Amy Greenwald And 35 Brown CS Students Bring An Hour Of Code To 350 K-12 Kids
- Posted by Jesse Polhemus
- on Dec. 19, 2016
Compared to multi-decade efforts like the Artemis Project, Hour of Code (now in its fourth year at Brown CS) is a fairly new outreach effort, but the scope of this year's participation set records and helped achieve two distinct goals.
For as many as five hours per day, for an entire week (December 5-9, 2016), Professor Amy Greenwald and more than 35 undergraduate and graduate students volunteered at three different Providence public schools: 360 High School, D'Abate Elementary School, and Spaziano Elementary School. Their first objective was to teach approximately 350 kids some basic coding skills. The second, perhaps more important, was to demonstrate the benefits that knowledge of computer science can bring to whatever careers they might someday choose.
Knowing that virtually none of the teachers were trained in CS education and many of the kids had no typing skills, or were learning English as a second language, the volunteers planned their time carefully. "I spent the first five minutes just talking with the students," says undergraduate Eric Rosen. "We had a great discussion about who was smarter, a student or a computer. Up until that point, they weren't making the connection of where computer programs actually come from."
Similar discussions were occurring at 360 High School, where Amy volunteered. "Their teacher was a real motivator," she says, "and we helped her get the kids to realize that Google and all the apps they love are the result of either computer science or computer engineering. It's the first step toward a career in CS."
The first goal of the volunteers was to provide a first taste of computer science, so the students learned to maneuver a sprite around a grid of squares by providing it with a series of commands: take two steps, turn right, take three steps, and so on. Other students chose Star Wars-themed options from the Hour of Code curriculum, or worked with a drawing program, creating a flower petal, then rotating it, then drawing another, learning the key concept of iteration. Some of the older students had slightly more coding experience, but topics such as loops still provided new insight, like the realization that shorter code is easier to read. "Oh, wow!" Eric remembers them saying. "That's so much simpler!"
At the end, there were many signs of success. "How can I do more of this when I get home?" asked numerous students, and teachers requested the email addresses of the Brown CS volunteers so their kids could ask follow-up questions.
The second goal, quite simply, was inspiration. Throughout the week, the students were provided with multiple examples of peers who are making impressive use of CS even years before college. They were astounded to learn that popular Minecraft mods have been written by high school students, or to hear the story of Louisa Bay, a Project Artemis alum with no prior programming experience who went on to start a Coding Club in her high school.

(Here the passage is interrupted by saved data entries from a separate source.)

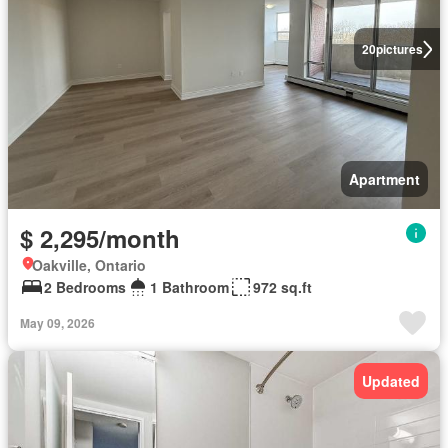
20
pictures
Apartment
$ 2,295/month
Oakville, Ontario
2 Bedrooms
1 Bathroom
972 sq.ft
May 09, 2026
Updated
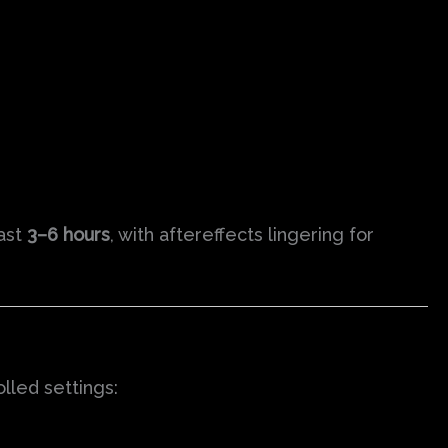
last
3–6 hours
, with aftereffects lingering for
lled settings:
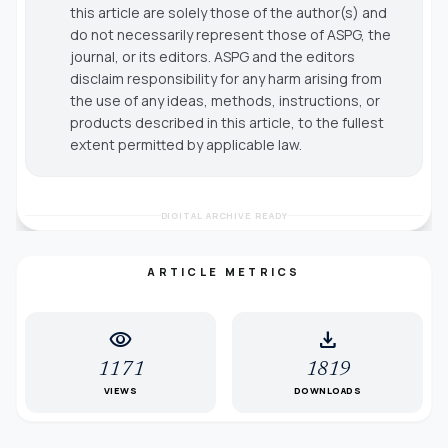
this article are solely those of the author(s) and
do not necessarily represent those of ASPG, the
journal, or its editors. ASPG and the editors
disclaim responsibility for any harm arising from
the use of any ideas, methods, instructions, or
products described in this article, to the fullest
extent permitted by applicable law.
DIGITAL ARCHIVE READY
ARTICLE METRICS
visibility
download
1171
1819
VIEWS
DOWNLOADS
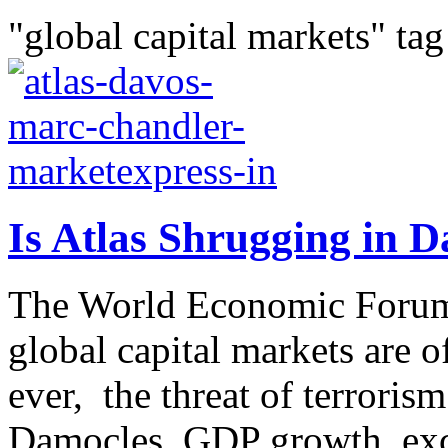
"global capital markets" tag
Is Atlas Shrugging in 
The World Economic Forum
global capital markets are of
ever, the threat of terroris
Damocles, GDP growth, exc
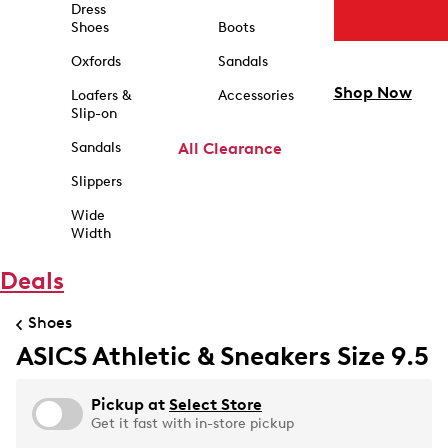
Dress
Shoes
Boots
Oxfords
Sandals
Shop Now
Loafers &
Accessories
Slip-on
Sandals
All Clearance
Slippers
Wide
Width
Deals
Shoes
ASICS Athletic & Sneakers Size 9.5
Pickup at
Select Store
Get it fast with in-store pickup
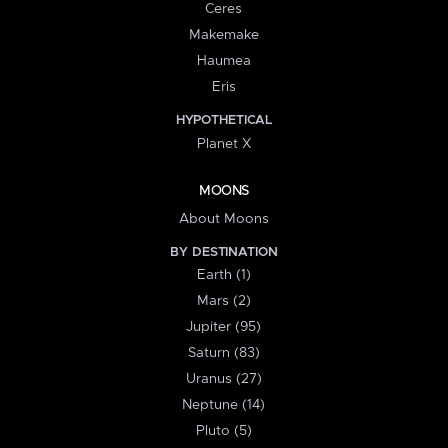
Ceres
Makemake
Haumea
Eris
HYPOTHETICAL
Planet X
MOONS
About Moons
BY DESTINATION
Earth (1)
Mars (2)
Jupiter (95)
Saturn (83)
Uranus (27)
Neptune (14)
Pluto (5)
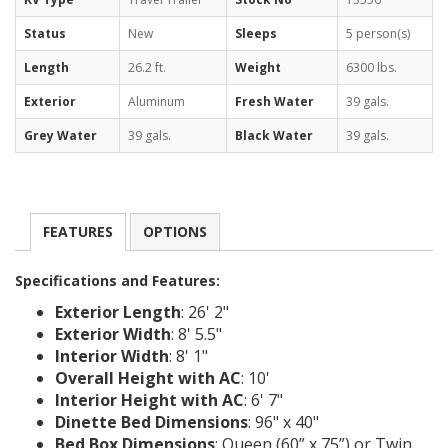
Status
New
Sleeps
5 person(s)
Length
26.2 ft.
Weight
6300 lbs.
Exterior
Aluminum
Fresh Water
39 gals.
Grey Water
39 gals.
Black Water
39 gals.
FEATURES
OPTIONS
Specifications and Features:
Exterior Length
: 26' 2"
Exterior Width
: 8' 5.5"
Interior Width
: 8' 1"
Overall Height with AC
: 10'
Interior Height with AC
: 6' 7"
Dinette Bed Dimensions
: 96" x 40"
Bed Box Dimensions
: Queen (60” x 75”) or Twin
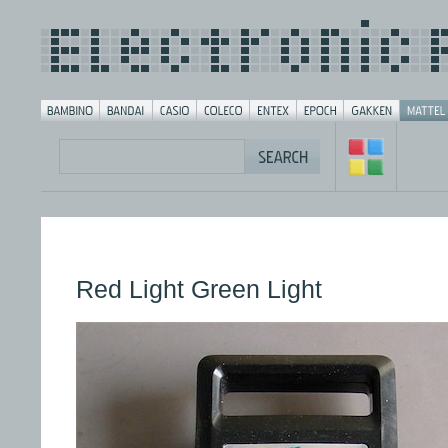
Red Light Green Light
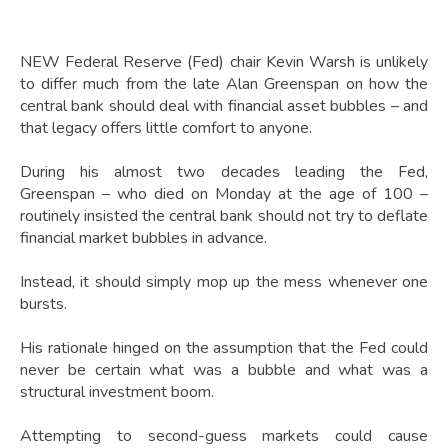
NEW Federal Reserve (Fed) chair Kevin Warsh is unlikely
to differ much from the late Alan Greenspan on how the
central bank should deal with financial asset bubbles – and
that legacy offers little comfort to anyone.
During his almost two decades leading the Fed,
Greenspan – who died on Monday at the age of 100 –
routinely insisted the central bank should not try to deflate
financial market bubbles in advance.
Instead, it should simply mop up the mess whenever one
bursts.
His rationale hinged on the assumption that the Fed could
never be certain what was a bubble and what was a
structural investment boom.
Attempting to second-guess markets could cause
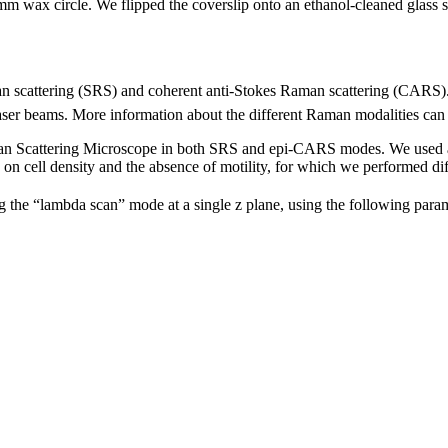
4 mm wax circle. We flipped the coverslip onto an ethanol-cleaned glass 
scattering (SRS) and coherent anti-Stokes Raman scattering (CARS). B
aser beams. More information about the different Raman modalities ca
Scattering Microscope in both SRS and epi-CARS modes. We used a 
on cell density and the absence of motility, for which we performed diff
 the “lambda scan” mode at a single z plane, using the following param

"The kids were sort of starry-eyed with all the possibilities," Eric remembers, and Amy shares a story almost too good to be true: a fourth-grade girl who had been extremely shy during the Hour of Code, but was so intrigued by the discussion that she found her voice and raised her hand from the back of the classroom to make sure that it wasn't too late (at age nine or ten) for her to learn CS. "At this critical age, we have a real chance to impact these kids," says Amy. "Being there as exemplars, working computer scientists in the flesh, not television or movie depictions, is one of the best things we can do for these kids."